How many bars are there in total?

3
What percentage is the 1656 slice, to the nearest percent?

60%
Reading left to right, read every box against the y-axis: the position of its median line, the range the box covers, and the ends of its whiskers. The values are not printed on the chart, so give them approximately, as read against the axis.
────────
■ WHAT TO DO:
Reproduce every entry above word for word, in the same order.

■ OUTPUT OF THE EXERCISE:
How many bars are there in total?

3
What percentage is the 1656 slice, to the nearest percent?

60%
Reading left to right, read every box against the y-axis: the position of its median line, the range the box covers, and the ends of its whiskers. The values are not printed on the chart, so give them approximately, as read against the axis.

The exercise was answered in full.